_Directives:_
[1] Return the part of the climate protest text starting with "Anti-pipeline and anti-oil" and going on through "are going up.".
[2] Answer these questions from the climate protest text:
(a) What does the writer say having a car is for the job of reporter?
(b) Where have many workers from Campbell River taken jobs?
(c) In what year did the super-typhoon mentioned in the text hit the Philippines?
[3] Write what comes next in the climate protest text, picking up after its final sentence.

_Text block:_
After all, it’s a refrain you’ll see online every time there’s a demonstration calling for urgent political action to slow the emissions that are creating climate chaos: “Where did these protesters park their bicycles? Oh. They drove their cars. Ah ok.”
Yeah, they probably did. I drove there in my gas-powered car to take pictures and interview people. Having a car is a straight-up requirement for my job as reporter. And an electric car just isn’t in the budget.
It’s the same for a lot of people. Unless you’re in a big city, public transit is usually terrible. And if you’re in the resource sector or construction industry – that’s a lot of people around here – there’s a good chance you need a pickup truck.
Suppose for a moment you’re doing okay for money and you’re in position to replace your gas-burning vehicle (most of us are probably barely keeping up with payments) – I’m pretty sure there isn’t even an electric pickup truck on the market yet.
What’s more, many workers from Campbell River have taken jobs in the Alberta oil patch. I think they know how essential their labour is in this oil-dependent economy.
Anti-pipeline and anti-oil sands protesters, to many of them, clearly look like hypocrites deluded by fantasy. The same activists also look like a threat to their jobs and mortgage payments. And interest rates are going up.
And yet, those who deny the urgency of the climate crisis suffer from a limited outlook. They fail to recognize that what needs to change are the structures that force us to depend on fossil fuels for transport, heat or anything else.
The same deniers also seem blind to what’s at stake. We are speaking of millions of people whose homes may be washed away in places like Bangladesh or razed by super-typhoons like the one that hit the Philippines in 2013, not to mention wildfires.

_Stored data:_
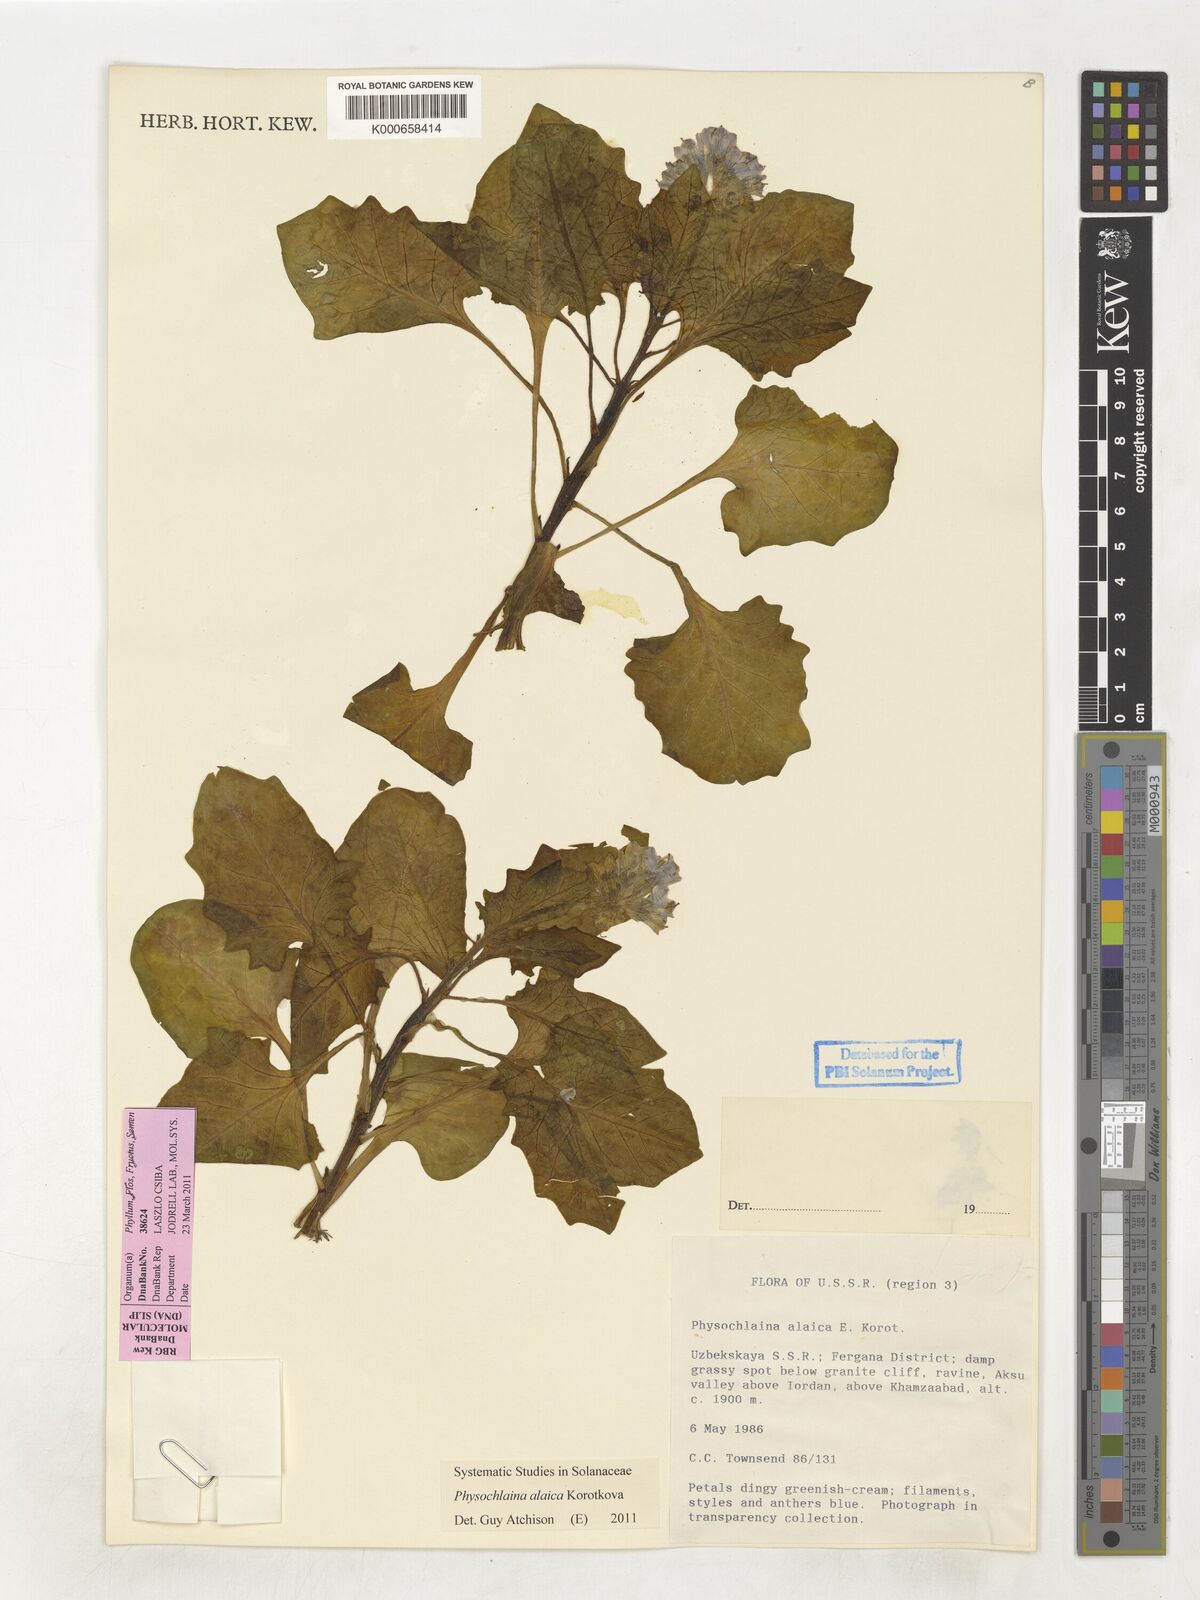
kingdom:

_Expected answers:_
[1]
Anti-pipeline and anti-oil sands protesters, to many of them, clearly look like hypocrites deluded by fantasy. The same activists also look like a threat to their jobs and mortgage payments. And interest rates are going up.

[2]
(a) A straight-up requirement.
(b) In the Alberta oil patch.
(c) 2013.

[3]
Many will return to the fatalistic observation that places like India, China and the United States far exceed Canada in total emissions. The idea here is that Canada’s impact is negligible. Why sacrifice if nobody who counts will?
But our per capita emissions are among the highest on the planet. Let’s put it this way, ordinary people in China and India don’t drive SUVs. And as for the US, change might come faster than you think.
Congresswoman Alexandria Ocasio-Cortez of New York City has called for a Green New Deal. The name is a reference to President Franklin D. Roosevelt’s New Deal, which involved major public works initiatives that helped pull the country out of the Great Depression.
Ocasio-Cortez, also known as AOC, is pushing for a massive 10-year effort that would transform America’s energy economy and tackle inequality. This would involve major government investments in clean energy.
We’re going to need a plan for Canada too. Electric vehicles need to be within reach for ordinary people. And there must be jobs for workers in the oil and gas sector, because those fossil fuels need to stay in the ground.